Si mes calculs sont bons, l’éternité n’est pas encore près de la fin. Et pendant qu’on vaque à nos occupations privées et professionelles, pendant qu’on se remplit la panse d’OGM, pendant qu’on lit des livres plus ou moins captivants, pendant qu’on prépare la chorégraphie de sa parade nuptiale printanière, il y a un pauvre con qui roule sa caillasse sans discontinuer, et le pire c’est qu’on ne sait même pas précisément pourquoi. Notre ami traînait une réputation d’homme dégourdi, avec toutefois une légère tendance au larcin crapuleux et au meurtre, mais la tolérance zéro n’était pas encore de mise en ces temps obscurs, et découper son contemporain pour de basses raisons de prestige n’était pas aussi mal vu que de nos jours. En plus il avait de mauvaises fréquentations comme Antilycos, qui volait encore plus que Chirac et Madoff réunis.

Sisyphe a fait bien pire. Il a réussi tromper la vigilance de Thanatos et d’Hadès, en d’autres termes il a trompé la mort, et fut condamné par les dieux au châtiment que l’on sait, pour lui apprendre à se moquer de la hiérarchie. Il y a plusieurs niveaux de lectures à cette légende qui tournent tous autour du thème de l’absurdité, du travail, de la vie, ou du fait que les cailloux sont plus durs à pousser dans les montées que dans les descentes. On peut aussi penser, si l’on rapproche le mythe de Sisyphe de celui de Prométhée (qui a volé le feu aux dieux pour le donner aux hommes), que la naissance de l’espèce ou de l’individu est un accident, et que maintenant qu’on est au monde, il faut y aller gaiement, ou pour le formuler comme Camus, il faut imaginer Sisyphe heureux. Mais ça, tout le monde le sait, et ce n’est pas l’objet de mon trouble.

Ce que je veux vraiment savoir, c’est si quelqu’un, au hasard d’une distraction quelconque, pense que quelqu’un d’autre quelque part, au moment où j’écris ces lignes et où quelqu’un d’autre les lit, pousse un rocher plus dur à hisser en haut d’un promontoire géologique que le FC Metz en Ligue 1 (ou que quelqu’un se fait becqueter le foie sans fin, dans un cadre promethéen, car l’Olympe n’a  jamais manqué de créativité pour les supplices longue durée). Et une fois qu’on y a pensé, est-ce qu’on peut encore penser à autre chose? Qui se demande sous quelle épaisseur de vase patauge Farinata Delli Uberti dans le Vème cercle de l’Enfer de Dante? Et qui se préoccupe des milliers de condamnés à l’enfer chrétien dont se moque Rimbaud dans son châtiment de Tartufe?

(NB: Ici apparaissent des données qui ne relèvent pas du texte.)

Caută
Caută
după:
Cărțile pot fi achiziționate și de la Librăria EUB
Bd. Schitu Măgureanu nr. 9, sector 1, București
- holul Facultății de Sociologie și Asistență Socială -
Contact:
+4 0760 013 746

Résumons: nous sommes tous des Sisyphes potentiels, mais Sisyphe est-il vraiment tout seul? Pendant la courte période qui nous est allouée sur Terre, passe t-on plus de temps à comparer le volume de son rocher  à celui de son voisin, et si on a la chance de pouvoir trimballer son morceau de minéral dans la poche de son pantalon, peut-on se satisfaire de faire des aller-retour à flanc de coteau en regardant nos congénères plus infortunés trimer avec l’équivalent des Vosges sur le dos sans broncher?

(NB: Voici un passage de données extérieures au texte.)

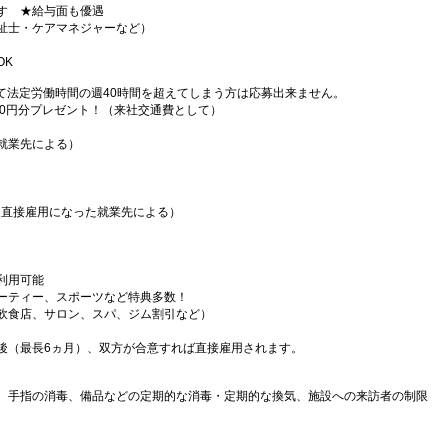
す ★給与面も優遇
祉士・ケアマネジャーなど）
OK
て法定労働時間の週40時間を超えてしまう方は応募出来ません。
000円分プレゼント！（来社交通費として）
就業先による）
（直接雇用になった就業先による）
利用可能
ーティー、スポーツなど特典多数！
飲食店、サロン、スパ、ジム割引など）
後（最長6ヵ月）、双方が合意すれば直接雇用されます。
、手指の消毒、備品などの定期的な消毒・定期的な換気、施設への来訪者の制限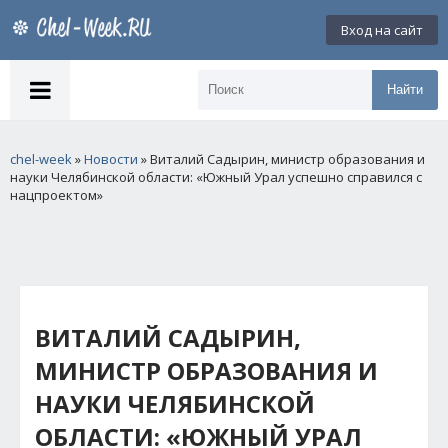
Вход на сайт
Найти
chel-week
»
Новости
» Виталий Садырин, министр образования и
науки Челябинской области: «Южный Урал успешно справился с
нацпроектом»
ВИТАЛИЙ САДЫРИН,
МИНИСТР ОБРАЗОВАНИЯ И
НАУКИ ЧЕЛЯБИНСКОЙ
ОБЛАСТИ: «ЮЖНЫЙ УРАЛ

Albert Camus, que d’aucuns ont voulu pousser au Panthéon en défendant des idées exactement contraires aux siennes, avait aussi résumé dans « la Chute » ce qu’il advient de ceux qui pratiquent l’individualisme à mauvaise escient et qui dans le mythe de Sisyphe ne retiennent que l’ascension.

Finissons-en en complétant la célèbre citation camusienne, en affirmant qu’il faut imaginer Sisyphe heureux, ami de son rocher, mais il faut aussi imaginer que de temps à autre, son fardeau peut se faire plus léger par la grâce de l’amitié ou de la simple solidarité.